“I’m sorry, I can't see you unless you’re sober”

Andrew Misell | August 2021 | 10 minutes

New research highlights the complex relationship between alcohol and self-harm, and the need for support that crosses professional boundaries.

One thing we can say for sure about alcohol issues is that they’re complicated. Someone’s drinking might be shaped by their childhood or the reality of their life right now. They might be drinking to escape or to fit in; constantly or episodically. And alcohol will often not be the only thing they’re dealing with.

One of the most important roles of Alcohol Change UK is to recognise this complexity and develop ways to address it effectively. We know, for example, that heavy drinking can be linked to disordered eating, excessive gambling and a range of mental health issues. We also know, from listening to service users and providers, that alcohol use and self-harm are two issues that often overlap. That’s why, last year, we commissioned Amy Chandler from the University of Edinburgh and Annie Taylor at Edinburgh Napier University to investigate this interface for us. This week, we’re pleased to be able to publish the results of their work.

Their report is based on interviews with eleven adults who have experience of both self-harm and alcohol use. Whilst qualitative studies like this don’t give us the 'big numbers' we get from population surveys or data trawls, what they give us is depth and nuance – once again, complexity. As the researchers note, “Although all the participants said that drinking and self-harm were connected, they did not all describe them being connected in the same ways”. For some, drinking brought a loss of inhibitions that facilitated self-harm or led to more serious injuries (although all were definite that alcohol was not the cause of their self-harm). For others, drinking was a way of avoiding self-harm: an alternative coping strategy when emotions were coming to the boil. One or two raised the challenging idea that alcohol use itself could be seen as a form of self-harm: “My drinking for the last four years, I class as self-harm. Every single drop”.

Equally concerning is that some interviewees said that they had avoided disclosing either their drinking or their self-harm in order to access help - in order not to be too complex for entry to a particular service.

Whilst their reasons for drinking and/or self-harming were varied, the interviewees painted a sadly consistent picture of services failing to meet their needs. Their most common complaint (and it’s far from new) was about the organisational split between services for mental health and substance misuse - a division that makes little sense when drinking and self-harm are closely intertwined in someone’s life. According to one interviewee, the message from mental health services seemed to be: “I’m sorry, I can’t see you unless you’re sober”. But it’s not just a matter of people being turned away by services. Equally concerning is that some interviewees said that they had avoided disclosing either their drinking or their self-harm in order to access help - in order not to be too complex for entry to a particular service. One person summed up very clearly the general desire for better joint working: “There seems to be a line between the two, between the mental health and drug and alcohol services…There shouldn’t be a line. It should be all under one banner”.

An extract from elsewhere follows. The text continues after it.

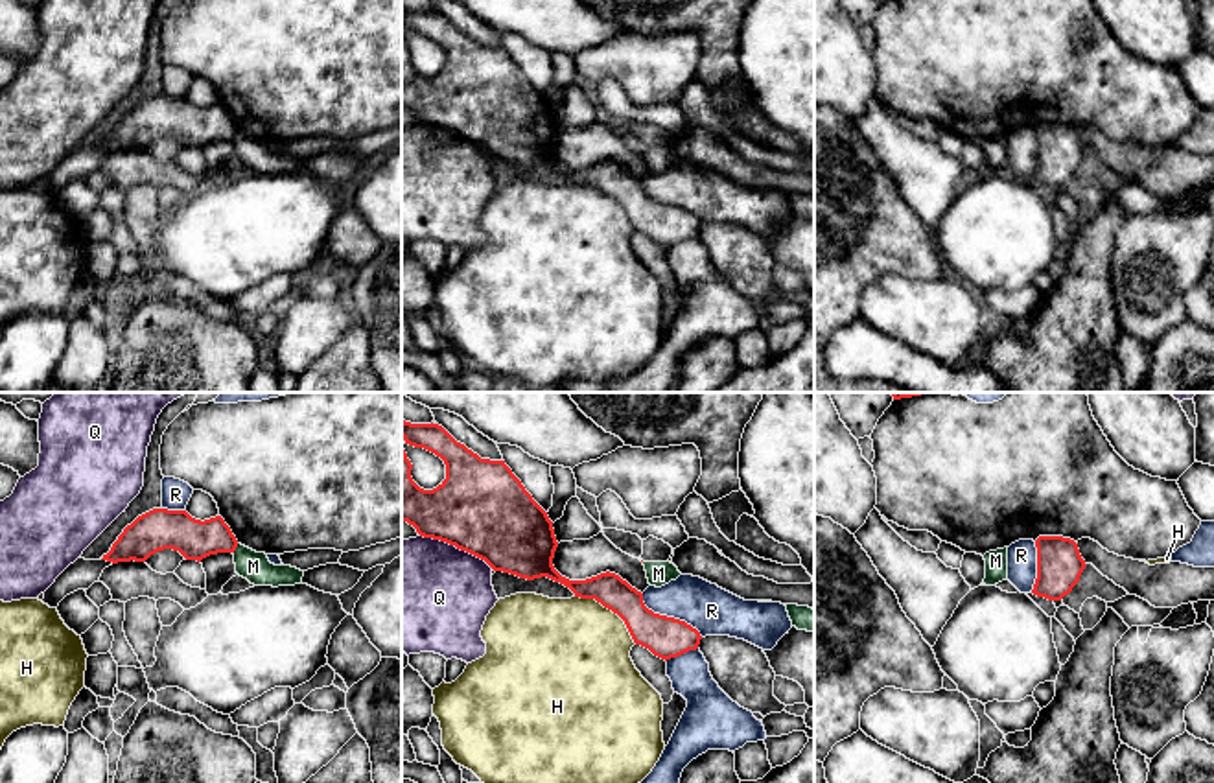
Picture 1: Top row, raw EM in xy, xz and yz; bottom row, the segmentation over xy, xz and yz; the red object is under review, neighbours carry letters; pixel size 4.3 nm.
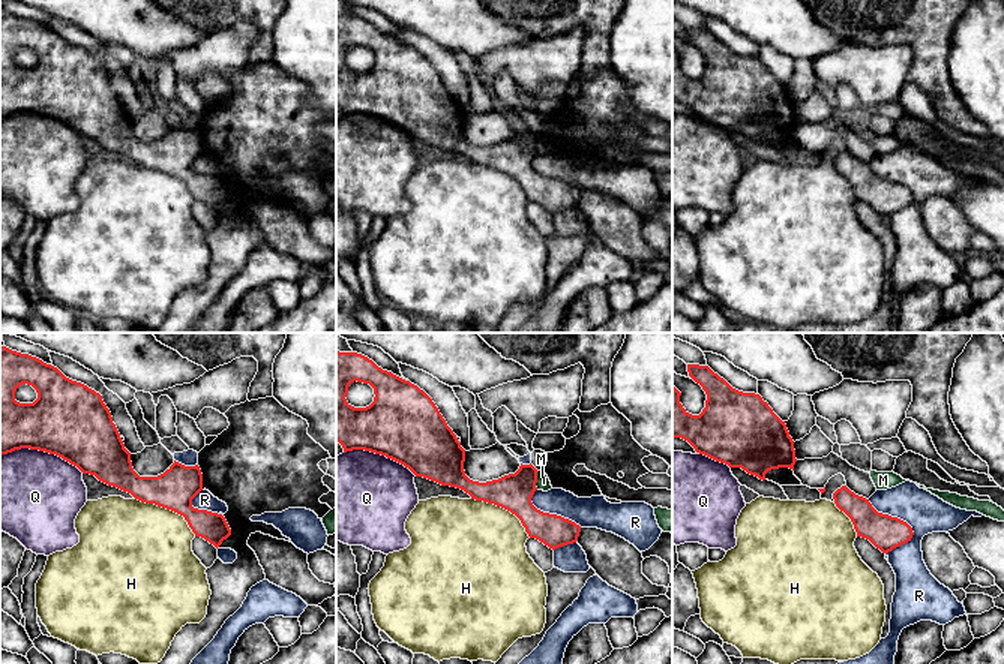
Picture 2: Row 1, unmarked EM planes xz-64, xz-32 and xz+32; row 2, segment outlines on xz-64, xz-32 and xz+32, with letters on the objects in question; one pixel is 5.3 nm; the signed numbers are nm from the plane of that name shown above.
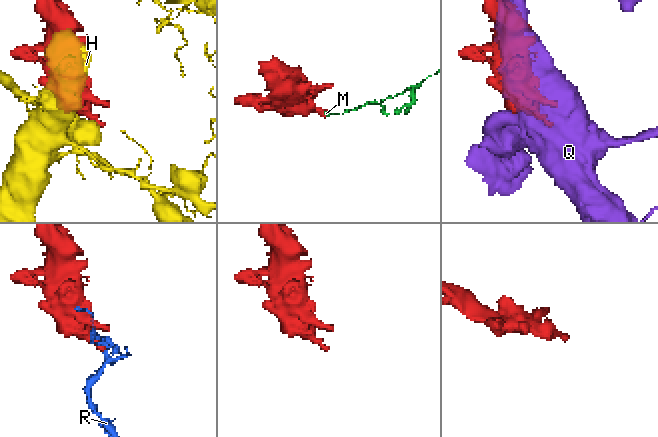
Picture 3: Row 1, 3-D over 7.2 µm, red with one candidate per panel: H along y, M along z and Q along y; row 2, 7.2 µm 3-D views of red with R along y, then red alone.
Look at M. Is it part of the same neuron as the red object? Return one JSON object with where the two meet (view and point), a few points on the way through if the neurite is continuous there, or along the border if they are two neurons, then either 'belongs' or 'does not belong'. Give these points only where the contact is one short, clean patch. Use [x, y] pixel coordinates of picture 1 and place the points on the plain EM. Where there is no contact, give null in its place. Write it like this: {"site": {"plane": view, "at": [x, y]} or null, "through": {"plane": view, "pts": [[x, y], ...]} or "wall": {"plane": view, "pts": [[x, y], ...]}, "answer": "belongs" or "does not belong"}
{"site": {"plane": "xy", "at": [234, 137]}, "wall": {"plane": "xy", "pts": [[238, 131], [233, 140]]}, "answer": "does not belong"}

A related issue was the tendency of some services to be “diagnosis-led”: to focus on defining and naming someone’s condition before offering treatment. It’s a point that’s arisen in our work with people experiencing both alcohol misuse and issues with food, whose eating patterns may be disordered but not diagnosable as a specific “eating disorder”. Medical diagnoses provide a useful framework for understanding health and illness, but there has been a movement within some services recently away from seeking to define and fix a problem, towards seeking to walk alongside people and understand their life experiences. As part of this, the question many practitioners are now asking their clients is not “What is wrong with you?” but “What has happened to you?”. In the same way, in their report, Amy and Annie noted the importance of recognising the social aspects of both alcohol use and self-harm – of understanding the factors in someone’s life to which their behaviour may be a reaction. For example, one interviewee expressed dismay at the failure of services to understand or explore the homophobic bullying that he felt was at the root of much of his pain.

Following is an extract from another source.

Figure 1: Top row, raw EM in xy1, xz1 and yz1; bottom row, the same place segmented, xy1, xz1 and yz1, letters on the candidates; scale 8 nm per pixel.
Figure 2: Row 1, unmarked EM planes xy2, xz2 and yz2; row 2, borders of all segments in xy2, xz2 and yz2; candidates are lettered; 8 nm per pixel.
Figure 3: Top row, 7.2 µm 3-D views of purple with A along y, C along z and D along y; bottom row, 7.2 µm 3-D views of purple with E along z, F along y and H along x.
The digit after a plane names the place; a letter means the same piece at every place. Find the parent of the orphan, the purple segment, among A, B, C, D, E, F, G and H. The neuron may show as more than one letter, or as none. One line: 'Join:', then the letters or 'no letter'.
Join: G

Where interviewees reported positive experiences with services, these were characterised by good communication, trusting relationships, a recognition of complexity, and a flexible approach to meeting needs. As one interviewee said, “I was in the police cell and I thought, I really don’t want a life like this anymore, and a woman came round and she said, ‘Does anybody want any help’, and I said, ‘Yeah, I do.’”.

“I was in the police cell and I thought, I really don’t want a life like this anymore, and a woman came round and she said, ‘Does anybody want any help’, and I said, ‘Yeah, I do.’”.

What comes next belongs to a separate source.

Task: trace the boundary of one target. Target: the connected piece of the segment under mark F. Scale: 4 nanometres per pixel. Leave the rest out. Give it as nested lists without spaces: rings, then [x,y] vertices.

We hope that this new research will spark a conversation within alcohol services and self-harm services – and between those two sectors – about how to improve the support for people facing these two challenges in life. It’s imperative for services to adopt what the Australian Department of Health has called a “no wrong door policy”, so that no one is turned away because of the complexity of the issues they’re facing. At Alcohol Change UK, we’ll now be seeking to engage with local services to test some new approaches to joint working, with the aim of ensuring that far fewer people fall through the gaps.